§ What is being asked:
Starting at the line that holds "The files mixtran_macro_v1.1.sas, distrib_macro_v1.1.sas, and" and stopping at the line that holds "The Mixtran and Distrib", restate the records below word for word, with both of those lines included.

§ Collected data:

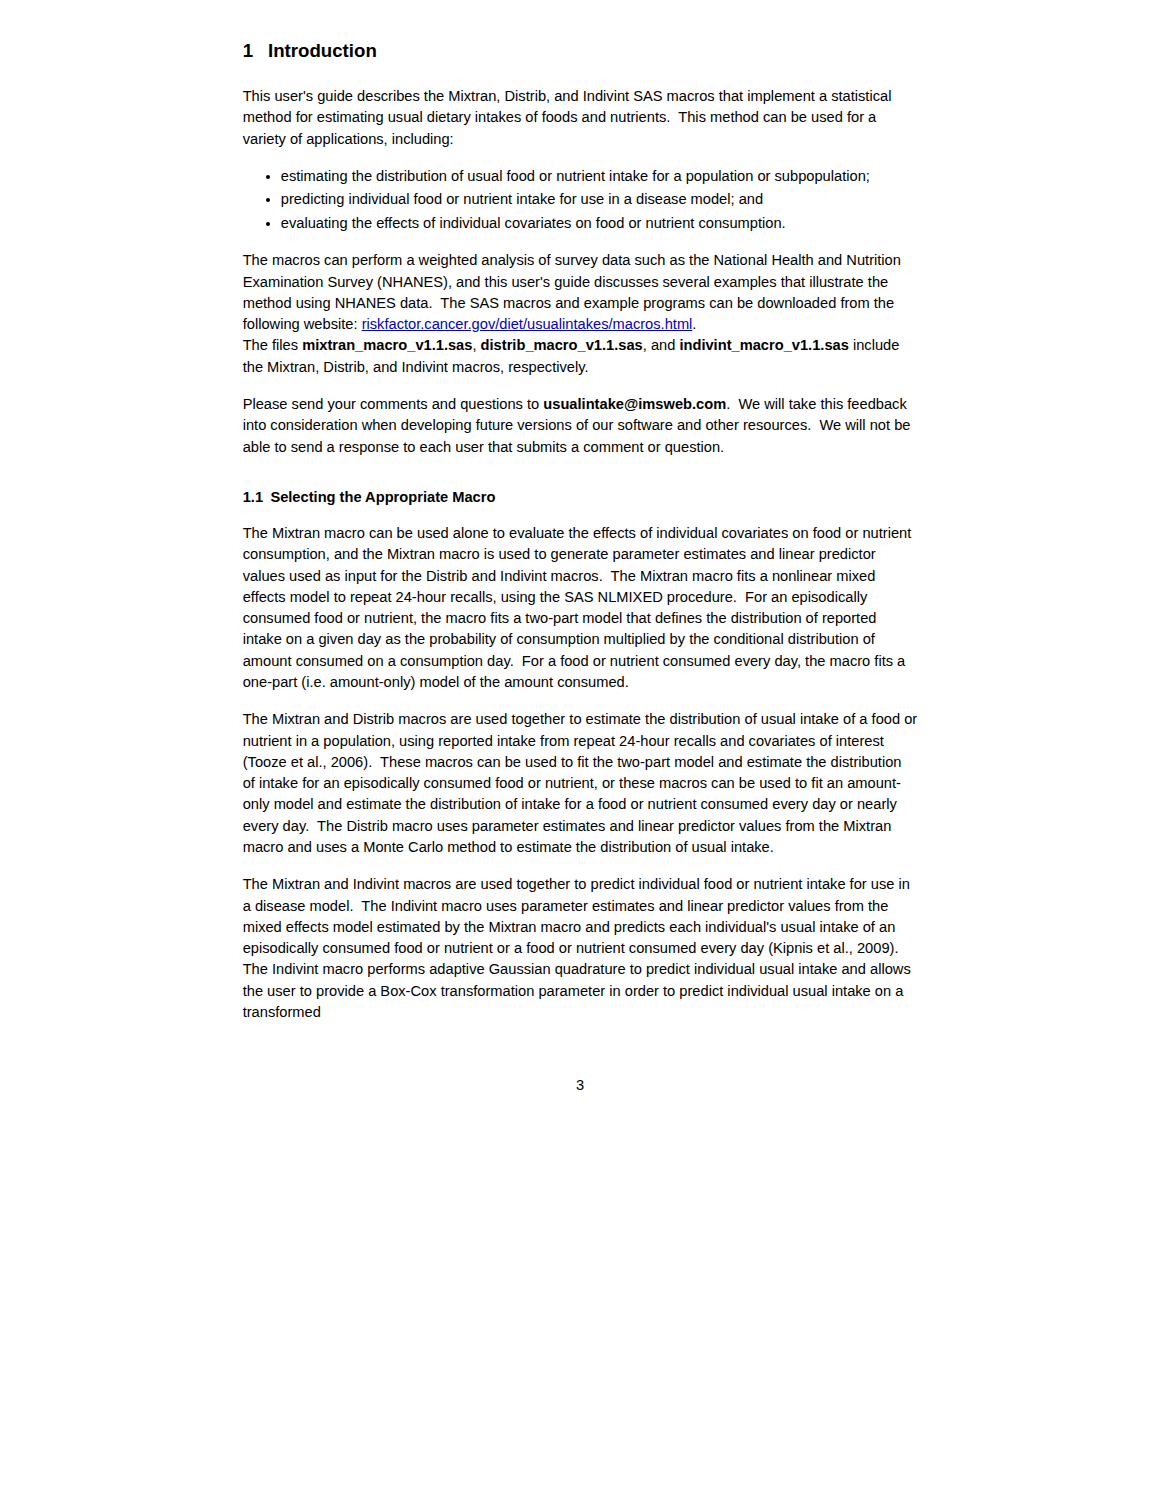1 Introduction
This user's guide describes the Mixtran, Distrib, and Indivint SAS macros that implement a statistical method for estimating usual dietary intakes of foods and nutrients. This method can be used for a variety of applications, including:
estimating the distribution of usual food or nutrient intake for a population or subpopulation;
predicting individual food or nutrient intake for use in a disease model; and
evaluating the effects of individual covariates on food or nutrient consumption.
The macros can perform a weighted analysis of survey data such as the National Health and Nutrition Examination Survey (NHANES), and this user's guide discusses several examples that illustrate the method using NHANES data. The SAS macros and example programs can be downloaded from the following website: riskfactor.cancer.gov/diet/usualintakes/macros.html.
The files mixtran_macro_v1.1.sas, distrib_macro_v1.1.sas, and indivint_macro_v1.1.sas include the Mixtran, Distrib, and Indivint macros, respectively.
Please send your comments and questions to usualintake@imsweb.com. We will take this feedback into consideration when developing future versions of our software and other resources. We will not be able to send a response to each user that submits a comment or question.
1.1 Selecting the Appropriate Macro
The Mixtran macro can be used alone to evaluate the effects of individual covariates on food or nutrient consumption, and the Mixtran macro is used to generate parameter estimates and linear predictor values used as input for the Distrib and Indivint macros. The Mixtran macro fits a nonlinear mixed effects model to repeat 24-hour recalls, using the SAS NLMIXED procedure. For an episodically consumed food or nutrient, the macro fits a two-part model that defines the distribution of reported intake on a given day as the probability of consumption multiplied by the conditional distribution of amount consumed on a consumption day. For a food or nutrient consumed every day, the macro fits a one-part (i.e. amount-only) model of the amount consumed.
The Mixtran and Distrib macros are used together to estimate the distribution of usual intake of a food or nutrient in a population, using reported intake from repeat 24-hour recalls and covariates of interest (Tooze et al., 2006). These macros can be used to fit the two-part model and estimate the distribution of intake for an episodically consumed food or nutrient, or these macros can be used to fit an amount-only model and estimate the distribution of intake for a food or nutrient consumed every day or nearly every day. The Distrib macro uses parameter estimates and linear predictor values from the Mixtran macro and uses a Monte Carlo method to estimate the distribution of usual intake.
The Mixtran and Indivint macros are used together to predict individual food or nutrient intake for use in a disease model. The Indivint macro uses parameter estimates and linear predictor values from the mixed effects model estimated by the Mixtran macro and predicts each individual's usual intake of an episodically consumed food or nutrient or a food or nutrient consumed every day (Kipnis et al., 2009). The Indivint macro performs adaptive Gaussian quadrature to predict individual usual intake and allows the user to provide a Box-Cox transformation parameter in order to predict individual usual intake on a transformed
3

§ Written solution:
The files mixtran_macro_v1.1.sas, distrib_macro_v1.1.sas, and indivint_macro_v1.1.sas include the Mixtran, Distrib, and Indivint macros, respectively.
Please send your comments and questions to usualintake@imsweb.com. We will take this feedback into consideration when developing future versions of our software and other resources. We will not be able to send a response to each user that submits a comment or question.
1.1 Selecting the Appropriate Macro
The Mixtran macro can be used alone to evaluate the effects of individual covariates on food or nutrient consumption, and the Mixtran macro is used to generate parameter estimates and linear predictor values used as input for the Distrib and Indivint macros. The Mixtran macro fits a nonlinear mixed effects model to repeat 24-hour recalls, using the SAS NLMIXED procedure. For an episodically consumed food or nutrient, the macro fits a two-part model that defines the distribution of reported intake on a given day as the probability of consumption multiplied by the conditional distribution of amount consumed on a consumption day. For a food or nutrient consumed every day, the macro fits a one-part (i.e. amount-only) model of the amount consumed.
The Mixtran and Distrib macros are used together to estimate the distribution of usual intake of a food or nutrient in a population, using reported intake from repeat 24-hour recalls and covariates of interest (Tooze et al., 2006). These macros can be used to fit the two-part model and estimate the distribution of intake for an episodically consumed food or nutrient, or these macros can be used to fit an amount-only model and estimate the distribution of intake for a food or nutrient consumed every day or nearly every day. The Distrib macro uses parameter estimates and linear predictor values from the Mixtran macro and uses a Monte Carlo method to estimate the distribution of usual intake.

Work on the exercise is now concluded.